After gaining confidence via his international experience, Nill played a year with the CHL's Salt Lake Golden Eagles where here scored 28 goals and registered 222 penalty minutes. In 1981-82, the determined forward made the Blues out of training camp and played 61 games before he was sent to Vancouver as part of the package assembled to acquire Glen Hanlon. He got used to his new team over the remainder of the regular season schedule and in the process helped the Canucks reach the Stanley Cup finals. Nill stayed on the West Coast until he was traded to the Boston Bruins part way through the 1983-84 season. He wasn't given a great deal of ice time in Beantown but was rejuvenated by a trade to the Winnipeg Jets in February 1985.

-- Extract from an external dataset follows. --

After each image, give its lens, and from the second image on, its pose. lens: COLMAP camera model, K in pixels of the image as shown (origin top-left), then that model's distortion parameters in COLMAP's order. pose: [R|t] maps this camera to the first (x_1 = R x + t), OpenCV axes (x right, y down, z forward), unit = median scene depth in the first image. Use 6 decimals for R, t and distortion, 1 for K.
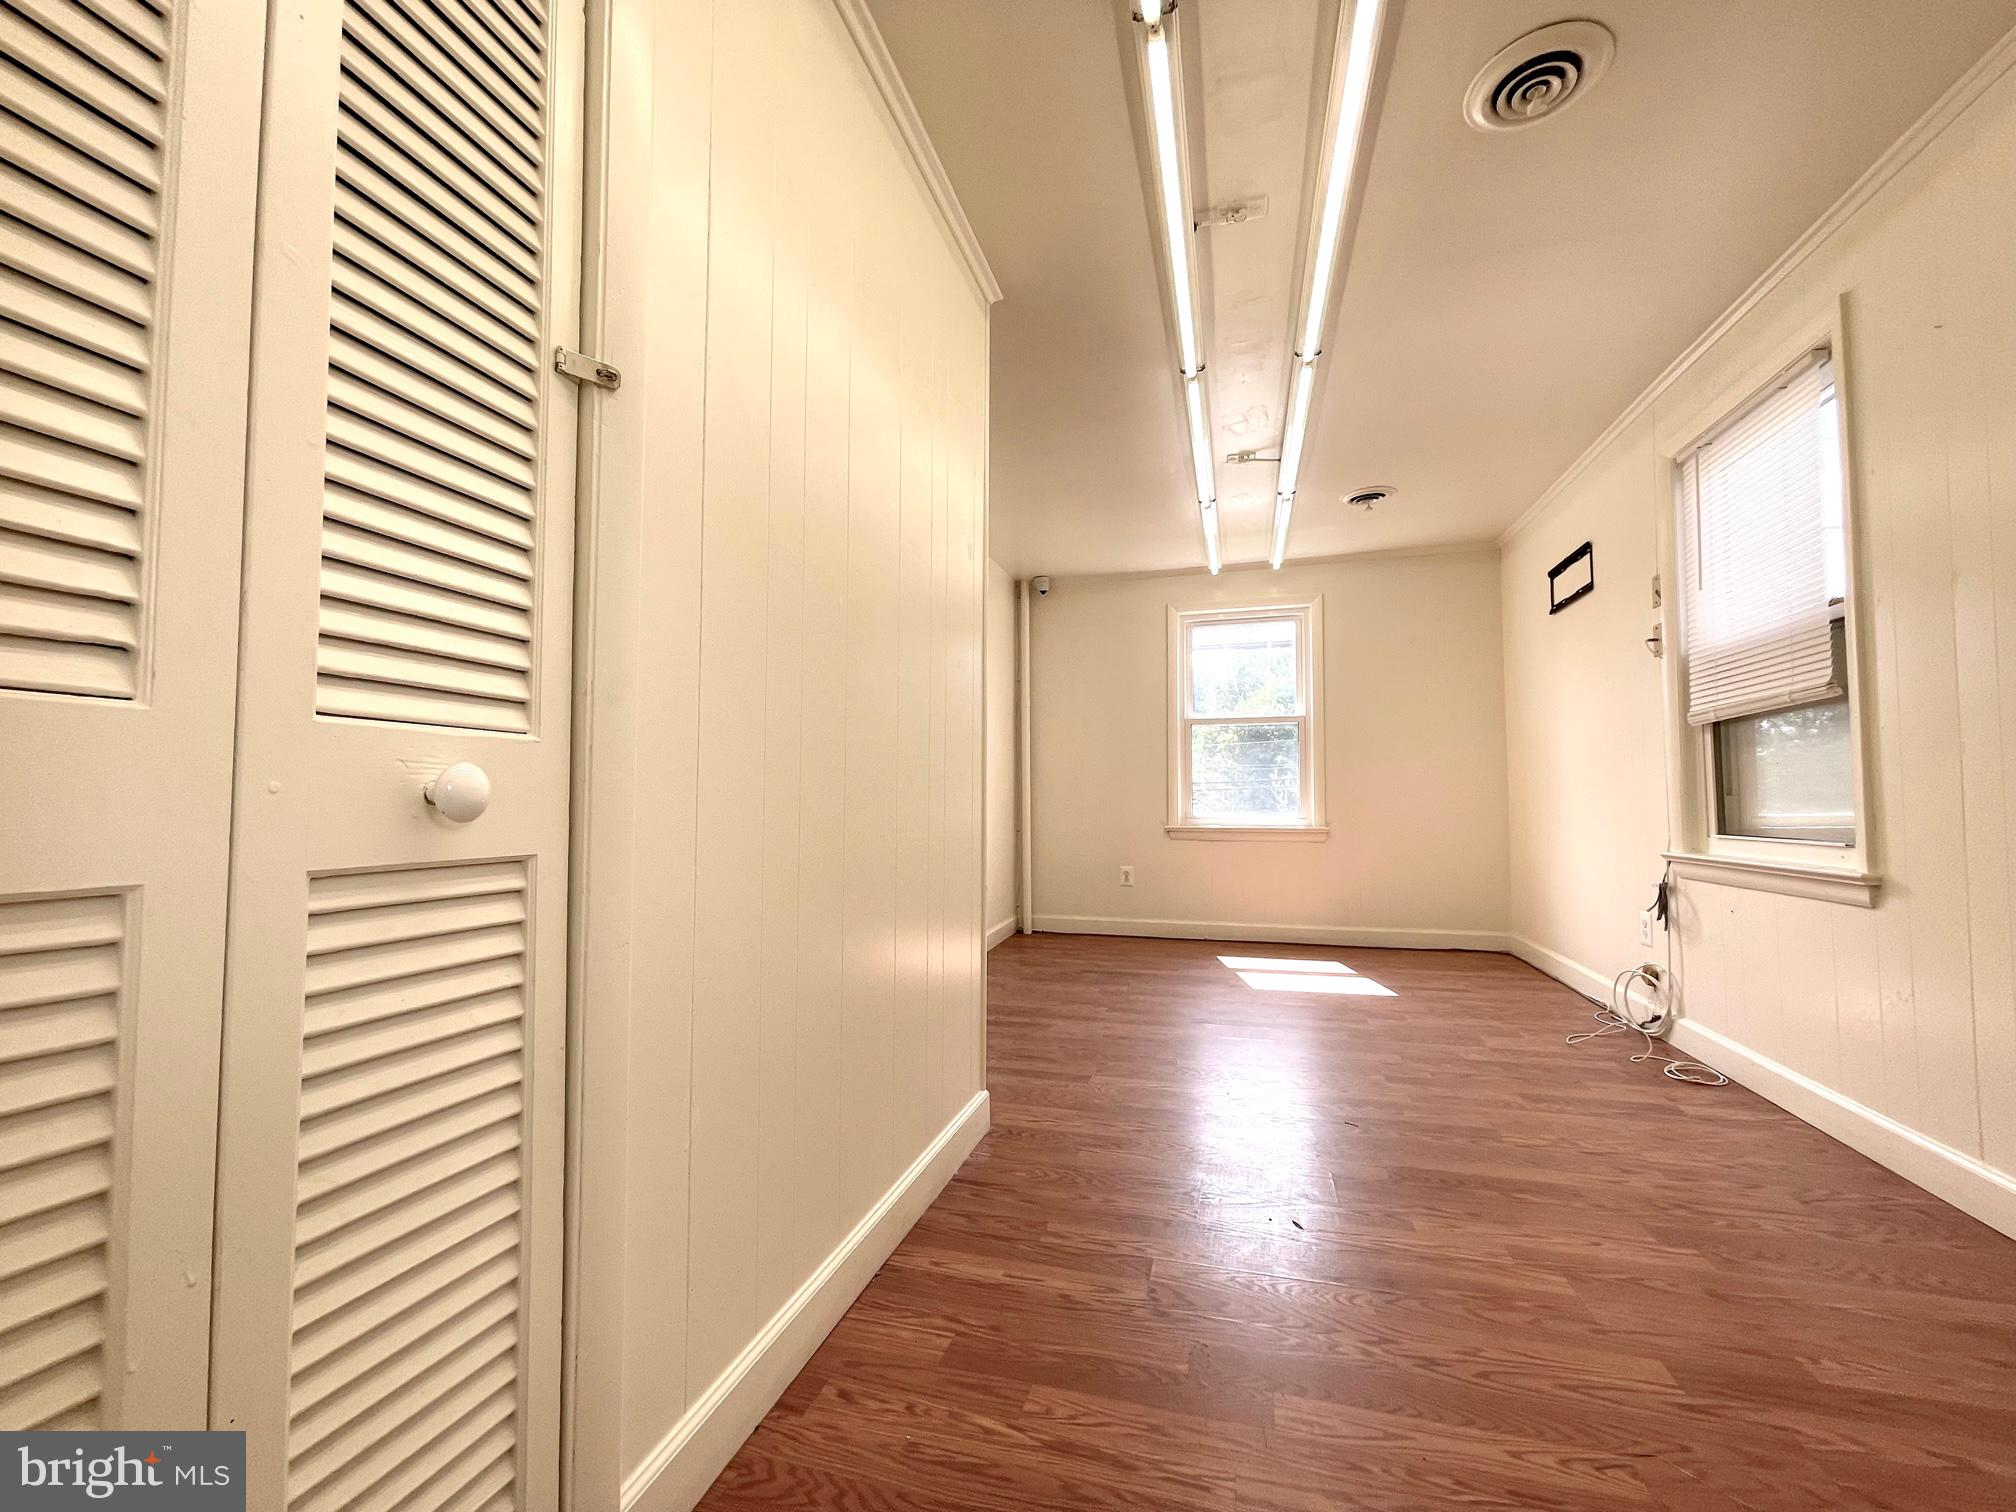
lens RADIAL K [[820.7, 0, 1000.7], [0, 820.7, 760.3], [0, 0, 1]] dist [-0.001117, 0.000433]
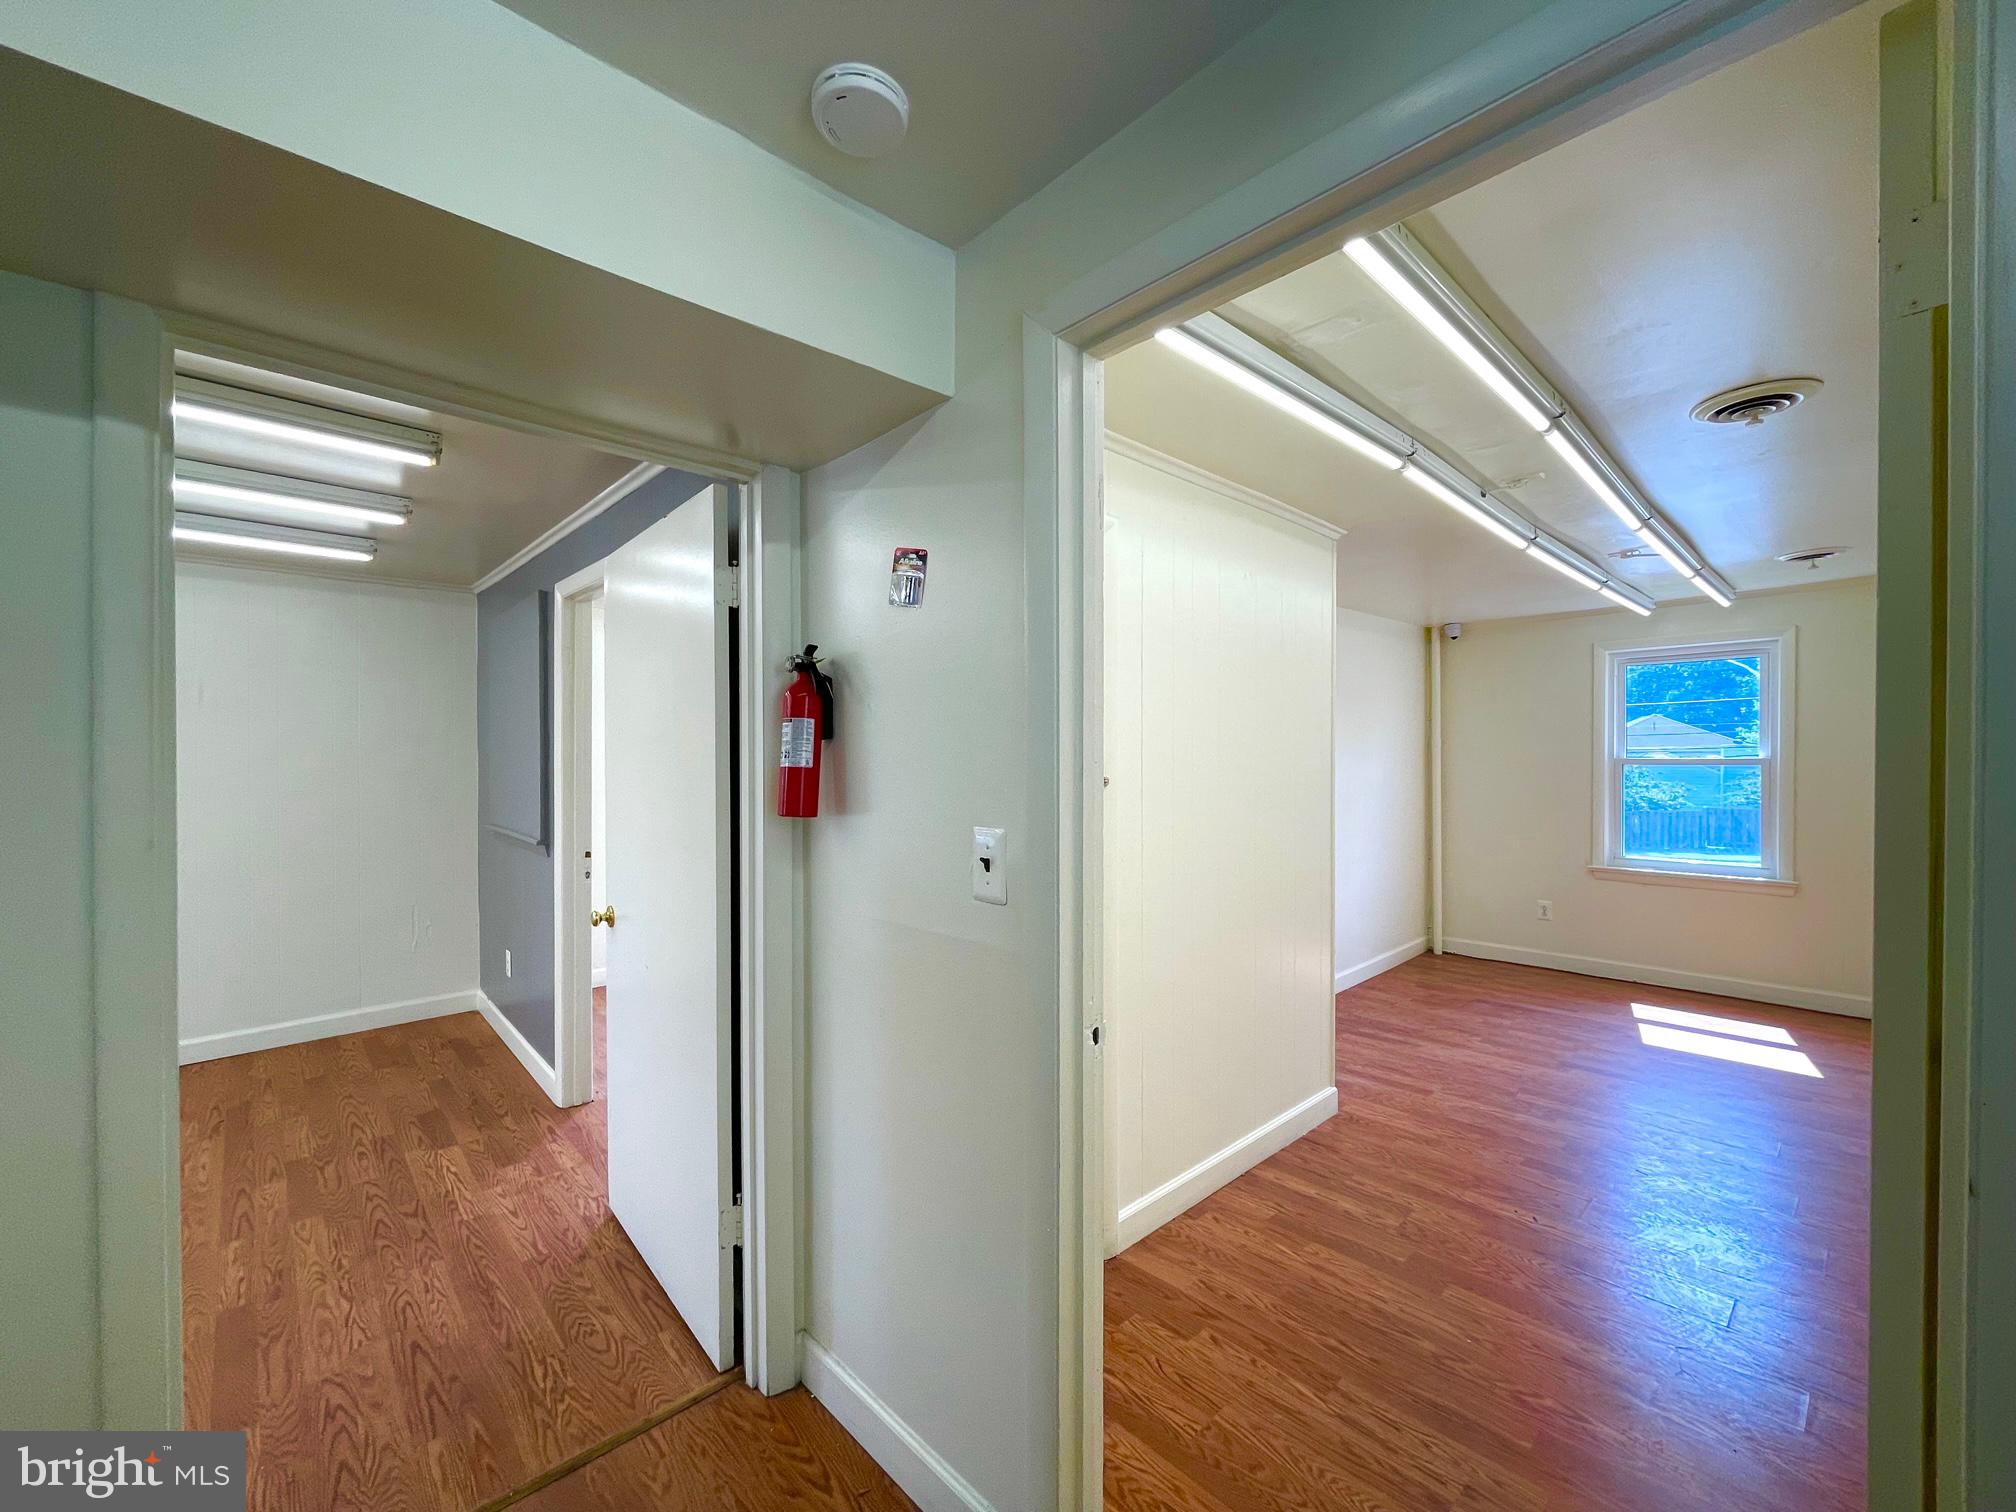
lens RADIAL K [[820.8, 0, 995.5], [0, 820.8, 760.7], [0, 0, 1]] dist [-0.014813, 0.010131]
pose [[0.855109, -0.004277, -0.518431, 0.147776], [0.031103, 0.998588, 0.043063, -0.175689], [0.517515, -0.052948, 0.854034, -0.357011]]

Nill was a useful grinder on the Jets for nearly four years but the team was unable to outdo their western Canadian rivals from Edmonton and Calgary. He was sent down to the AHL by Winnipeg but didn't stay there long as Detroit coach Jacques Demers was an admirer of his hustle. On January 11, 1988, he was traded to the Wings for fellow journeyman forward Mark Kumpel. The close-checking and physical style of Demers' club suited Nill and he was a handy player with six goals in the 1988 playoffs when Detroit reached the semi-finals. He even scored two goals in the same game during a 6-3 win at Toronto in the first round. His hard work in the trenches helped Detroit finished first in the Norris Division. Nill dressed for 15 games in 1989-90 but spent most of the season with the Adirondack Red Wings of the AHL. He retired after playing 32 games and struggling with injuries with Adirondack in 1990-91.